▶ PAGE TEXT
>>>

# 2008 Convention Information



## texpitbull2 (Aug 13, 2007)

ADBSI Clubs & Events

2008 Convention Information

The 2008 Convention will be held at the Palace Sation Hotel & Casino in Las Vegas, NV located just minutes from the strip! For a discounted hotel rate, contact Palace Station Hotel & Casino at 800-634-3101. Refer to group code: PCIADBA
Tower rooms $85 Sun-Thurs/$145 Fri & Sat
Courtyard rooms $65 Sun-Thurs/$125 Fri & Sat (plus applicable tax & hotel service fees) Rooms are limited at this discounted rate, reservations must be made prior to January 23, 2008. First come, first served!

All attendees, $10.00 pre-registration fee required by Monday, February 18th. 
($20.00 registration fee charged at the door for those not pre-registered by the above date.)

How to pre-register for the 2008 Convention:

1 - Call the ADBA office (801)936-7513 between 10:30 am and 4:30 pm. Any of our representatives will be able to assist you. You can pay the $10.00 fee with a debit or credit card.

<<<

▶ PROBLEM TO WORK ON
List every discounted nightly room rate given on the convention page, with the room type and days that each rate covers. The records that come next are separate material, unrelated to the convention page.

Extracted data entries
>>>

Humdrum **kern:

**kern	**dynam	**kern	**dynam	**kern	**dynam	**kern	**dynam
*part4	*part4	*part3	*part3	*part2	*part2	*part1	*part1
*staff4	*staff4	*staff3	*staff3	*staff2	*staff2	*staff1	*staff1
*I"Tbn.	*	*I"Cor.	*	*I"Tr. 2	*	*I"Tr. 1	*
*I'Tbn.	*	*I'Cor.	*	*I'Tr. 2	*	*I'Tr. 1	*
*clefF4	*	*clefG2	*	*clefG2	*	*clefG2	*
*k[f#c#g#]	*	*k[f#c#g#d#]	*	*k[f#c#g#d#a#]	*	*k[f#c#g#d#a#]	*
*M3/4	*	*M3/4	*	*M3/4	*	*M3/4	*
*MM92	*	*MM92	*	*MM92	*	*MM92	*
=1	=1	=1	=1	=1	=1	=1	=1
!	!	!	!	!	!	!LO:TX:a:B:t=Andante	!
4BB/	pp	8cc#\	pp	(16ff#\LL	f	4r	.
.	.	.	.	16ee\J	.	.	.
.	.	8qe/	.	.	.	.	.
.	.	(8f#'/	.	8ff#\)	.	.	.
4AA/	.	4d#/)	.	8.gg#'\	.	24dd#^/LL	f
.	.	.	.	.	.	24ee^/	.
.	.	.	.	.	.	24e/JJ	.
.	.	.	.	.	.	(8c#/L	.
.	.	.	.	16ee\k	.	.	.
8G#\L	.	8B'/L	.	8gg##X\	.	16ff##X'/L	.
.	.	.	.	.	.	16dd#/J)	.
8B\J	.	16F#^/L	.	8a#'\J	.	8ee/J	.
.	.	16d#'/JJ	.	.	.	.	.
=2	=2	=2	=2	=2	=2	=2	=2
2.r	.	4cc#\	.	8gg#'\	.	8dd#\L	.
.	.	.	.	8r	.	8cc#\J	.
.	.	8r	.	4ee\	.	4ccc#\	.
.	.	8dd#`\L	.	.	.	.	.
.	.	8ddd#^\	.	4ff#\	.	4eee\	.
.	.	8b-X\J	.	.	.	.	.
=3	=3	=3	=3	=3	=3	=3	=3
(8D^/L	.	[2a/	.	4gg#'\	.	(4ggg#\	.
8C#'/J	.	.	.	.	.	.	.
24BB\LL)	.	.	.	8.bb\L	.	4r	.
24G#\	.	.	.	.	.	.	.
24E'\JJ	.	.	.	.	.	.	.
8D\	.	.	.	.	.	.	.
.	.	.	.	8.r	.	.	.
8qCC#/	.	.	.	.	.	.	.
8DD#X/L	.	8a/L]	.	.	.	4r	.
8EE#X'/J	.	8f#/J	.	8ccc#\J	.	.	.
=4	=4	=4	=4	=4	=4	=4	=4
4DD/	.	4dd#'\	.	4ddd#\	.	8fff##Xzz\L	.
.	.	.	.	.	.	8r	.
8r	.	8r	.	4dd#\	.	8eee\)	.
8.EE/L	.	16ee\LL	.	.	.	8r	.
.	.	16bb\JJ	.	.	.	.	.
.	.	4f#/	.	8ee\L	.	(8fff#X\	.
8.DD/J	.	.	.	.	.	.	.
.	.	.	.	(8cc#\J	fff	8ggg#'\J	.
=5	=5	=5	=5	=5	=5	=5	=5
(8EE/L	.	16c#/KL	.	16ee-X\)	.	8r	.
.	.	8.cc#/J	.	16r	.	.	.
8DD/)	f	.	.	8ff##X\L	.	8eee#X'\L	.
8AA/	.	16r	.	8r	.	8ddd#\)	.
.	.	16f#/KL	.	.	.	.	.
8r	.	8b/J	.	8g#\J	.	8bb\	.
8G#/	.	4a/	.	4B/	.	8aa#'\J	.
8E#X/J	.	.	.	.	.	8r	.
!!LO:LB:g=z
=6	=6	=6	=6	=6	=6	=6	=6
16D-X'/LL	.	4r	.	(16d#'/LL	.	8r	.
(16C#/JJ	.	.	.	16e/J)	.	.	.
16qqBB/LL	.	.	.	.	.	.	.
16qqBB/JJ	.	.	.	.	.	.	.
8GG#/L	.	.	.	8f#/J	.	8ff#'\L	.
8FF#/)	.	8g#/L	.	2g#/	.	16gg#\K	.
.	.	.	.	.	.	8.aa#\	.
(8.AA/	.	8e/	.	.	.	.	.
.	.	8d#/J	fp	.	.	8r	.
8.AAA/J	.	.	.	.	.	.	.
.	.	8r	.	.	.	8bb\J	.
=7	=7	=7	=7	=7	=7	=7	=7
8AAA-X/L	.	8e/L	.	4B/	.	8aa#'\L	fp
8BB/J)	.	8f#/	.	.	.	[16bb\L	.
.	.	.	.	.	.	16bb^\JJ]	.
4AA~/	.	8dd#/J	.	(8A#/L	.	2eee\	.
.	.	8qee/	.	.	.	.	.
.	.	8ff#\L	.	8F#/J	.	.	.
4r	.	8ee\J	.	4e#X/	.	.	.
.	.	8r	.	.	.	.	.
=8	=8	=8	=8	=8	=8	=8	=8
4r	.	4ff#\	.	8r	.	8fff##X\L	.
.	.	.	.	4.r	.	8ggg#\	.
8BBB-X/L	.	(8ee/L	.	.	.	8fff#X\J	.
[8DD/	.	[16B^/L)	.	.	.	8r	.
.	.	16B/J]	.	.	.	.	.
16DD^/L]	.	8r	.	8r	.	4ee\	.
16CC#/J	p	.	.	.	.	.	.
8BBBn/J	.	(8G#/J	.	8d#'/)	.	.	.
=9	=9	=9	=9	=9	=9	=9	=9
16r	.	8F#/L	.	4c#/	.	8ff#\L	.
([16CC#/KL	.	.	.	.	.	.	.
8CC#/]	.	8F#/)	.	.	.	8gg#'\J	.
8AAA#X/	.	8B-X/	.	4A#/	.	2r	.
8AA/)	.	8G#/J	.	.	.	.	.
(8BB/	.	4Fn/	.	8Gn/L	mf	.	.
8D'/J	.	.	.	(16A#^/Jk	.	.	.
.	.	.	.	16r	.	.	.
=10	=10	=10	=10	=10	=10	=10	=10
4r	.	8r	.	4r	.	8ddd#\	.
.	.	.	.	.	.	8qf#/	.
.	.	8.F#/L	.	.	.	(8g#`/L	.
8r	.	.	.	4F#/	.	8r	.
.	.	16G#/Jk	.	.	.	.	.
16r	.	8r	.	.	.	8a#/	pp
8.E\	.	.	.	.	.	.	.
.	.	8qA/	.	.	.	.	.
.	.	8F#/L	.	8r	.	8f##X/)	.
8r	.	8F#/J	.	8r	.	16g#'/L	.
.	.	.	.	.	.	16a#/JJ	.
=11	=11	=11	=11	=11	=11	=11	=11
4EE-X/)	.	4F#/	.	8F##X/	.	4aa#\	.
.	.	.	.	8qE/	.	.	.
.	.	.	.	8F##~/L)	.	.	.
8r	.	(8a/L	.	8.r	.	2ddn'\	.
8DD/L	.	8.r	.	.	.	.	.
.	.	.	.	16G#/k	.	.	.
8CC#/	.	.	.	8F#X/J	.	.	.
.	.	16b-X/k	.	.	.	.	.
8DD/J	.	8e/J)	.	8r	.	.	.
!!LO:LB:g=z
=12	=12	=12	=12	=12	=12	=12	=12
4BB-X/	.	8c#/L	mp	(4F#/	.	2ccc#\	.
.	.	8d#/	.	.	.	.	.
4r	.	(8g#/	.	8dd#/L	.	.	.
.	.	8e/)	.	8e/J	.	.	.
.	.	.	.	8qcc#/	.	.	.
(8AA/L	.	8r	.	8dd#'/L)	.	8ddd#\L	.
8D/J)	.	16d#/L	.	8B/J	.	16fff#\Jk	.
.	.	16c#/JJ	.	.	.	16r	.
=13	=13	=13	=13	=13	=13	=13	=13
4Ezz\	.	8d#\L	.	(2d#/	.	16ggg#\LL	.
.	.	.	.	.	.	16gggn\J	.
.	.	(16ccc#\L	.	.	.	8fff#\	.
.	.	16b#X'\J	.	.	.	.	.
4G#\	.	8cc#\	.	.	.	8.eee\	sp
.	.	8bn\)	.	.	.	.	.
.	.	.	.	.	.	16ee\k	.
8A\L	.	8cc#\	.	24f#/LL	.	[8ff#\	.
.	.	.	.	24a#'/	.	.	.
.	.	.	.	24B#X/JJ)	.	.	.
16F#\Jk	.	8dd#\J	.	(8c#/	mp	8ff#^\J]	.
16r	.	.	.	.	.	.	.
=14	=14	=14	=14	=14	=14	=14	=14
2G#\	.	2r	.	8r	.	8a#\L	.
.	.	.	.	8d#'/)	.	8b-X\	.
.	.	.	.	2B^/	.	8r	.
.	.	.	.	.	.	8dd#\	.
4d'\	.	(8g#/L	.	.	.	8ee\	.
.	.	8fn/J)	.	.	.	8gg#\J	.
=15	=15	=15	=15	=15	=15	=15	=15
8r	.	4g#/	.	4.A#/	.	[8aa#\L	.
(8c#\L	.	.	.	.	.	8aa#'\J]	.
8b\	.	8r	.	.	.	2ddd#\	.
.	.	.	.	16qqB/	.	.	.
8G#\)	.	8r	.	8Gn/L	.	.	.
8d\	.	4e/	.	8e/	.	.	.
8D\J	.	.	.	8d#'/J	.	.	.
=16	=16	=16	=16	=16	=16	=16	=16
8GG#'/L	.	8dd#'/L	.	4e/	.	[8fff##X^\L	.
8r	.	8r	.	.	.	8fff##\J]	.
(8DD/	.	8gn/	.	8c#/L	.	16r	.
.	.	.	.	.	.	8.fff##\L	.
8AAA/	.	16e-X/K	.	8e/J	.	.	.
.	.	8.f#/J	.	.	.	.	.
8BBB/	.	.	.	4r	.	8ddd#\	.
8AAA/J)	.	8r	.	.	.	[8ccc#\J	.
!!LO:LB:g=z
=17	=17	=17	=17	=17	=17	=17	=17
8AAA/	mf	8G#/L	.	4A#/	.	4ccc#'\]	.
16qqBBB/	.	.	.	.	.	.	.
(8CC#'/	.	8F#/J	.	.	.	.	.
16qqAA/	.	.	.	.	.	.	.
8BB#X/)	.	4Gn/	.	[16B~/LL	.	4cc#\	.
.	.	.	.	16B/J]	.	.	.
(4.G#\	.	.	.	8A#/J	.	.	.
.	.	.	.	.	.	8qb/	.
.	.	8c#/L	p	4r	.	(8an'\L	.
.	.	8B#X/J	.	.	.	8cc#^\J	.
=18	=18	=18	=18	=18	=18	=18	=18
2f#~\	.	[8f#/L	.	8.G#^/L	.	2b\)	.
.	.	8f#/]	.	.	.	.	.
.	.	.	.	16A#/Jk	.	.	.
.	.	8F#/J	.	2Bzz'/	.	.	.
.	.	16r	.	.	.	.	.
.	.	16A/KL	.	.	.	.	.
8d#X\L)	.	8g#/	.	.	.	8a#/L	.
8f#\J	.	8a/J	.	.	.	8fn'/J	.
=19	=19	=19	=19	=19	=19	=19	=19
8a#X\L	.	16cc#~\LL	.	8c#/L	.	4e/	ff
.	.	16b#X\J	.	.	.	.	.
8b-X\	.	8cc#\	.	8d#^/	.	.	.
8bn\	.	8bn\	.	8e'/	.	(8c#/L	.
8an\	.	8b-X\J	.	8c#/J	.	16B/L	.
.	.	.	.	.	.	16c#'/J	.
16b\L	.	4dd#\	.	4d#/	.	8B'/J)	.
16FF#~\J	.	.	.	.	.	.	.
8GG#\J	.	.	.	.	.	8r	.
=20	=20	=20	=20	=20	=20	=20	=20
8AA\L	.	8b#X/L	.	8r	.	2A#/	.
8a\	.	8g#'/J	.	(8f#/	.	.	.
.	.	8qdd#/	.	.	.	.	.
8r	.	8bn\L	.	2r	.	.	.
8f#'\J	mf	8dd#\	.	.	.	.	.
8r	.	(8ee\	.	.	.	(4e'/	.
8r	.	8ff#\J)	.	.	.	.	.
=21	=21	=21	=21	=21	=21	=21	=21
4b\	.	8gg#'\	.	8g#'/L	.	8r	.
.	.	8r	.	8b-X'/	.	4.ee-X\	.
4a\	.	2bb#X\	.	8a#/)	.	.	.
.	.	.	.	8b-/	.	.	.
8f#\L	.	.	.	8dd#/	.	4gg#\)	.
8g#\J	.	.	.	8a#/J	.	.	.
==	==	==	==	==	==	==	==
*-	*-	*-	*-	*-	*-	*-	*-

<<<

▶ WORKED ANSWER
- Tower rooms: $85 Sun-Thurs
- Tower rooms: $145 Fri & Sat
- Courtyard rooms: $65 Sun-Thurs
- Courtyard rooms: $125 Fri & Sat